Trotz all dieser Nachteile begrüßen viele die Hilfe aus der Luft, dies sei besser als nichts. Doch weit lieber wäre ihnen natürlich etwas anderes: eine Waffenruhe und zusätzliche Hilfskorridore auch in den Norden von Gaza, um den Menschen dort endlich humanitäre Hilfe in großem Ausmaß zukommen zu lassen. Die Verhandlungen laufen, eine Einigung lässt aber auf sich warten.

Hilfe über den Seeweg geplant

Unterdessen wird zur weiteren Unterstützung der Menschen in Gaza an Hilfslieferungen auf dem Seeweg gearbeitet.
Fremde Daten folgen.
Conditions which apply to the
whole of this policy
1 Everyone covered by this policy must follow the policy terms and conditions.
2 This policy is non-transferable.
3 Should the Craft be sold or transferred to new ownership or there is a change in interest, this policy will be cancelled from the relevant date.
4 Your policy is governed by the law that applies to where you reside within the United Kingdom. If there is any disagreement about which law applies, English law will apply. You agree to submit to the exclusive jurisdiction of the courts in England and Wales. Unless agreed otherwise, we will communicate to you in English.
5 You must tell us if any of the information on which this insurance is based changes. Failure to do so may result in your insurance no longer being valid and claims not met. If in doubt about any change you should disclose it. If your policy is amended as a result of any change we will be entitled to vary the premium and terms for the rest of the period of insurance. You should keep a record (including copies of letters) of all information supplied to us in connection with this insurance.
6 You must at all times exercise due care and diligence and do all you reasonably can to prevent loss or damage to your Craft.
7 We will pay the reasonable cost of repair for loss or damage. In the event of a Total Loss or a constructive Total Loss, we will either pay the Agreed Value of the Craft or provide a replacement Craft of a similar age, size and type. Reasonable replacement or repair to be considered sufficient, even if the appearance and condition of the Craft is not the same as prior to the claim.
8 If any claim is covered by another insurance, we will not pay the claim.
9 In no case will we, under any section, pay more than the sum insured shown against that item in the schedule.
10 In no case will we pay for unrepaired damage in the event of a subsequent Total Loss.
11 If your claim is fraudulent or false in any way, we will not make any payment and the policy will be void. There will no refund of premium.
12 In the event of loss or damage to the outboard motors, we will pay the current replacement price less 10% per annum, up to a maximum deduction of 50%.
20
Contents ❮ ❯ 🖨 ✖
Laut der Zeitung "Haaretz" will Israel dies erstmals seit Kriegsbeginn erlauben. Dem Bericht zufolge sollen ab Sonntag von den Vereinigten Arabischen Emiraten finanzierte Güter in Zypern auf Schiffe geladen und von israelischen Behörden kontrolliert werden, bevor sie über das Mittelmeer nach Gaza gebracht werden. Die Organisation World Central Kitchen (WCK) soll diese dann mit Luftkissenfahrzeugen zu einem von der israelischen Armee kontrollierten Dock bringen. Via Schiff lassen sich grundsätzlich rasch große Mengen an Hilfsgütern transportieren.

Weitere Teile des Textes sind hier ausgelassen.